Hace ya algún tiempo que, como sociedad, hemos empezado a apreciar las cosas viejas o usadas. O, dicho de un modo distinto, hemos dejado de obsesionarnos por tenerlo todo nuevo. Nos encanta el vintage. Los trastos, la ropa de cuando mamá era hippie y los muebles destartalados que antes acumulaban polvo en el desván de las casas –cuando no acababan directamente tirados al contenedor– ahora son rescatados y vueltos a poner en circulación.

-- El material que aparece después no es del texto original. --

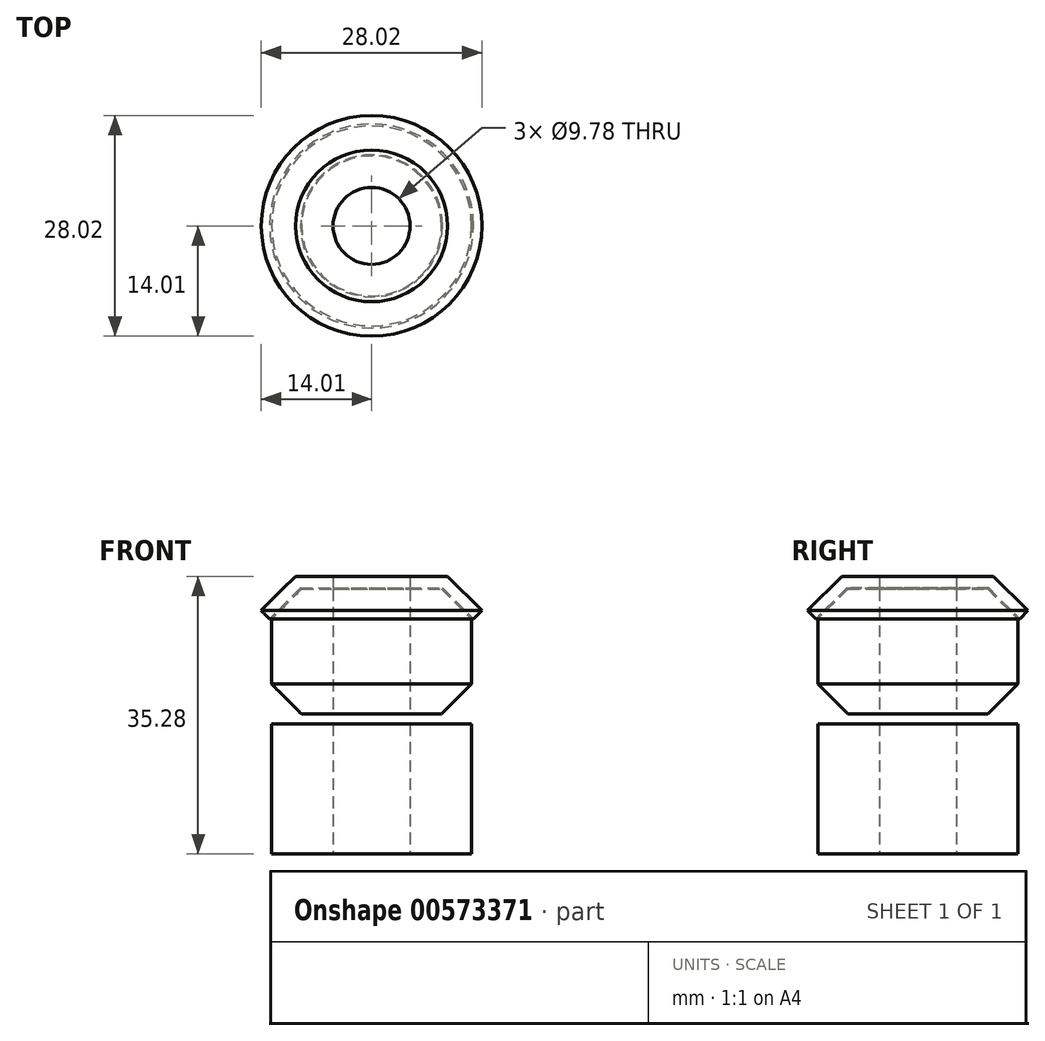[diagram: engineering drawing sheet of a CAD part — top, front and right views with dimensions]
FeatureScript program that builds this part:
annotation { "Feature Type Name" : "Feature", "Feature Type Description" : "" }
export const myFeature = defineFeature(function(context is Context, id is Id, definition is map)
    precondition{}
    {
        {
            var Q0;
            Q0=qCreatedBy(makeId("Front.planeOp"),FACE);
            var sketch = newSketch(context, id + "F0", { "sketchPlane" : qUnion([Q0])});
            skLineSegment(sketch, "E0", {"start": v(-22.39, 0) * mm, "end": v(31.52, 0) * mm, "construction": true});
            skLineSegment(sketch, "E1", {"start": v(0, -23.85) * mm, "end": v(0, 21.6) * mm, "construction": true});
            skLineSegment(sketch, "E2.bottom", {"start": v(4.89, -1.27) * mm, "end": v(12.7, -1.27) * mm});
            skLineSegment(sketch, "E2.top", {"start": v(4.89, -17.78) * mm, "end": v(12.7, -17.78) * mm});
            skLineSegment(sketch, "E2.left", {"start": v(4.89, -1.27) * mm, "end": v(4.89, -17.78) * mm});
            skLineSegment(sketch, "E2.right", {"start": v(12.7, -1.27) * mm, "end": v(12.7, -17.78) * mm});
            skLineSegment(sketch, "E3.bottom", {"start": v(4.89, 0) * mm, "end": v(8.9, 0) * mm});
            skLineSegment(sketch, "E3.top", {"start": v(4.89, 15.88) * mm, "end": v(8.9, 15.88) * mm});
            skLineSegment(sketch, "E3.left", {"start": v(4.89, 0) * mm, "end": v(4.89, 15.88) * mm});
            skLineSegment(sketch, "E3.right", {"start": v(12.7, 3.8) * mm, "end": v(12.7, 12.07) * mm});
            skLineSegment(sketch, "E4", {"start": v(8.9, 0) * mm, "end": v(12.7, 3.8) * mm});
            skLineSegment(sketch, "E5", {"start": v(8.9, 15.88) * mm, "end": v(12.7, 12.07) * mm});
            skLineSegment(sketch, "E6", {"start": v(4.89, 16) * mm, "end": v(9.02, 16) * mm});
            skLineSegment(sketch, "E7", {"start": v(9.02, 16) * mm, "end": v(12.95, 12.07) * mm});
            skLineSegment(sketch, "E8", {"start": v(12.95, 12.07) * mm, "end": v(14.01, 13.12) * mm});
            skLineSegment(sketch, "E9", {"start": v(14.01, 13.12) * mm, "end": v(9.64, 17.5) * mm});
            skLineSegment(sketch, "E10", {"start": v(9.64, 17.5) * mm, "end": v(4.89, 17.5) * mm});
            skLineSegment(sketch, "E11", {"start": v(4.89, 17.5) * mm, "end": v(4.89, 16) * mm});
            skSolve(sketch);
        }
        {
            var Q0;
            Q0 = qSketchRegion(id + "F0", true);
            var Q1;
            Q1=sQuery(id+"F0.wireOp",EDGE,"E1");
            revolve(context, id + "F1", {"entities" : qUnion([Q0]), "axis" : qUnion([Q1]), "revolveType" : RevolveType.FULL});
        }
    });
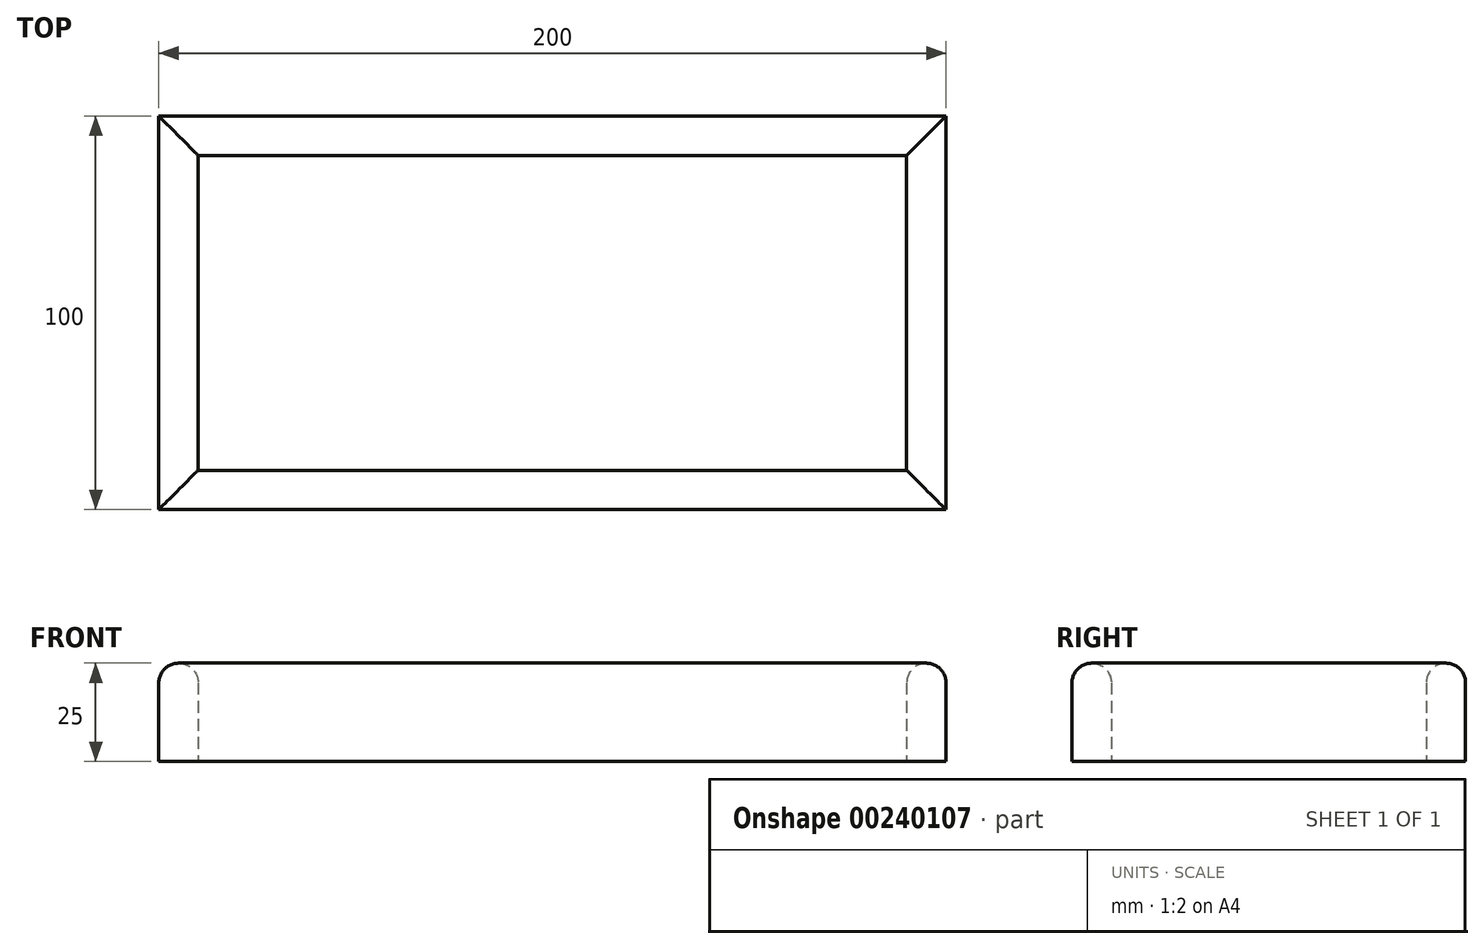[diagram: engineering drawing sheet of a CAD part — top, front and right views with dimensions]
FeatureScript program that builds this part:
annotation { "Feature Type Name" : "Feature", "Feature Type Description" : "" }
export const myFeature = defineFeature(function(context is Context, id is Id, definition is map)
    precondition{}
    {
        {
            var Q0;
            Q0=qCreatedBy(makeId("Top.planeOp"),FACE);
            var sketch = newSketch(context, id + "F0", { "sketchPlane" : qUnion([Q0])});
            skLineSegment(sketch, "E0.bottom", {"start": v(100, -50) * mm, "end": v(-100, -50) * mm});
            skLineSegment(sketch, "E0.top", {"start": v(100, 50) * mm, "end": v(-100, 50) * mm});
            skLineSegment(sketch, "E0.left", {"start": v(100, -50) * mm, "end": v(100, 50) * mm});
            skLineSegment(sketch, "E0.right", {"start": v(-100, -50) * mm, "end": v(-100, 50) * mm});
            skPoint(sketch, "E0.middle", {"position": v(0, 0) * mm});
            skLineSegment(sketch, "E1.bottom", {"start": v(90, -40) * mm, "end": v(-90, -40) * mm});
            skLineSegment(sketch, "E1.top", {"start": v(90, 40) * mm, "end": v(-90, 40) * mm});
            skLineSegment(sketch, "E1.left", {"start": v(90, -40) * mm, "end": v(90, 40) * mm});
            skLineSegment(sketch, "E1.right", {"start": v(-90, -40) * mm, "end": v(-90, 40) * mm});
            skSolve(sketch);
        }
        {
            var Q0;
            Q0=makeQuery(id+"F0.imprint","IMPRINT",FACE,{"disambiguationData":[TD([[makeQuery(id+"F0.imprint","IMPRINT",EDGE,{"derivedFrom":sQuery(id+"F0.wireOp",EDGE,"E0.bottom")}),-1.0]])]});
            extrude(context, id + "F1", {"entities" : qUnion([Q0]), "depth" : 25 * mm});
        }
        {
            var Q0;
            Q0=makeQuery(id+"F1.opExtrude","CAP_EDGE",EDGE,{"disambiguationData":[OSD([sQuery(id+"F0.wireOp",EDGE,"E0.right")])],"isStart":false});
            var Q1;
            Q1=makeQuery(id+"F1.opExtrude","CAP_EDGE",EDGE,{"disambiguationData":[OSD([sQuery(id+"F0.wireOp",EDGE,"E0.top")])],"isStart":false});
            var Q2;
            Q2=makeQuery(id+"F1.opExtrude","CAP_FACE",FACE,{"disambiguationData":[OSD([sQuery(id+"F0.wireOp",EDGE,"E0.bottom"),sQuery(id+"F0.wireOp",EDGE,"E0.top"),sQuery(id+"F0.wireOp",EDGE,"E0.left"),sQuery(id+"F0.wireOp",EDGE,"E0.right"),sQuery(id+"F0.wireOp",EDGE,"E1.bottom"),sQuery(id+"F0.wireOp",EDGE,"E1.top"),sQuery(id+"F0.wireOp",EDGE,"E1.left"),sQuery(id+"F0.wireOp",EDGE,"E1.right")])],"isStart":false});
            var Q3;
            Q3=makeQuery(id+"F1.opExtrude","CAP_EDGE",EDGE,{"disambiguationData":[OSD([sQuery(id+"F0.wireOp",EDGE,"E0.bottom")])],"isStart":false});
            fillet(context, id + "F2", {"entities" : qUnion([Q0, Q1, Q2, Q3]), "radius" : 5 * mm, "tangentPropagation" : true, "allowEdgeOverflow" : false});
        }
    });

Ya en 1947 Foix escribió aquello de “m’exalta el nou i m’enamora el vell” (me exalta lo nuevo y me enamora lo viejo), palabras que podrían ser perfectamente dichas por un decorador de hoy en día, tras una mañana de “tria i remena” en el Mercado de los Encants. Si se tiene un poco de maña, comprar en los Encants –objetos de decoración para el hogar o ropa de segunda mano– puede ser doblemente ventajoso: los precios son generalmente bastante bajos y las piezas son únicas y singulares. Por lo tanto, los Encants son una mina para todos aquellos que no quieren sucumbir al adocenamiento que, de manera prácticamente inevitable, conlleva, por ejemplo, decorar la casa en Ikea y vestirse en Inditex.
Está claro que todavía hay gente, cada vez menos, que considera que comprar en los Encants es sinónimo de marginalidad y miseria. Suele ser el mismo tipo de persona a quien daría terror que SU ropa y SUS muebles acabaran expuestos y vendidos en el mítico mercado barcelonés. Si pudieran, una vez muertas, estas personas se harían enterrar rodeadas de todas sus pertenencias –la licuadora que ya hacía décadas que no usaban, el abrigo de visón que dejaron de ponerse cuando se hicieron ecologistas–, un poco al estilo de lo que se llevaba en el Egipto de los faraones.
Los Encants ya no son aquel mercado caótico, pintoresco y un poco destartalado donde cuatro estudiantes del Instituto del Teatro se vestían con ropa del año del catapum y alguna pija del Upper con buen ojo para las antigüedades compraba a precio de saldo una silla destripada que resultaba ser de Puig i Cadafalch. El traslado de 2013 al actual emplazamiento –un edificio abierto a los cuatro vientos con una impresionante cubierta icónica de espejos dorados de veinticinco metros de altura–, ha sido un auténtico revulsivo para un mercado que nació en el siglo XIV a las puertas de la muralla de Barcelona. Convertidos en una mezcla de tradición y modernidad, los Encants –301 comercios de productos nuevos, outlet y de segunda mano y 9 establecimientos de restauración– reciben cada día cientos o miles de visitantes que escrutan el genero con el mismo entusiasmo que aquellos señores tan particulares que bajaban a la playa al atardecer con un detector de metales para rastrear la arena con la esperanza de encontrar algún tesoro enterrado.
Soy bastante aficionado a los programas de televisión estadounidenses de reformas de viviendas que abundan en los canales temáticos. No porque sea un loco de la decoración ni mucho menos del bricolaje sino porque me fascina con qué facilidad transforman casas ruinosas en lustrosas viviendas de diseño. Recientemente, he descubierto uno protagonizado por una pareja de chicos –decorador y constructor– que se dedican a restaurar casas en los barrios más humildes de Detroit que compran a precio de saldo. Esta pareja se lo pasaría bomba en los Encants porque son expertos en sacar partido de muebles y elementos de decoración trasnochados que compran por pocos dólares en tiendas de segunda mano o, directamente, que rescatan en los vertederos. Trastos que oportunamente restaurados, repintados o reinventados convierten salones, dormitorios, cocinas y baños en espacios únicos y con mucha personalidad.
Quizás en los Encants ya no hay grandes tesoros escondidos, pero seguro que hay muchas piezas únicas que pueden tener una segunda vida y hacer la nuestra más auténtica y singular.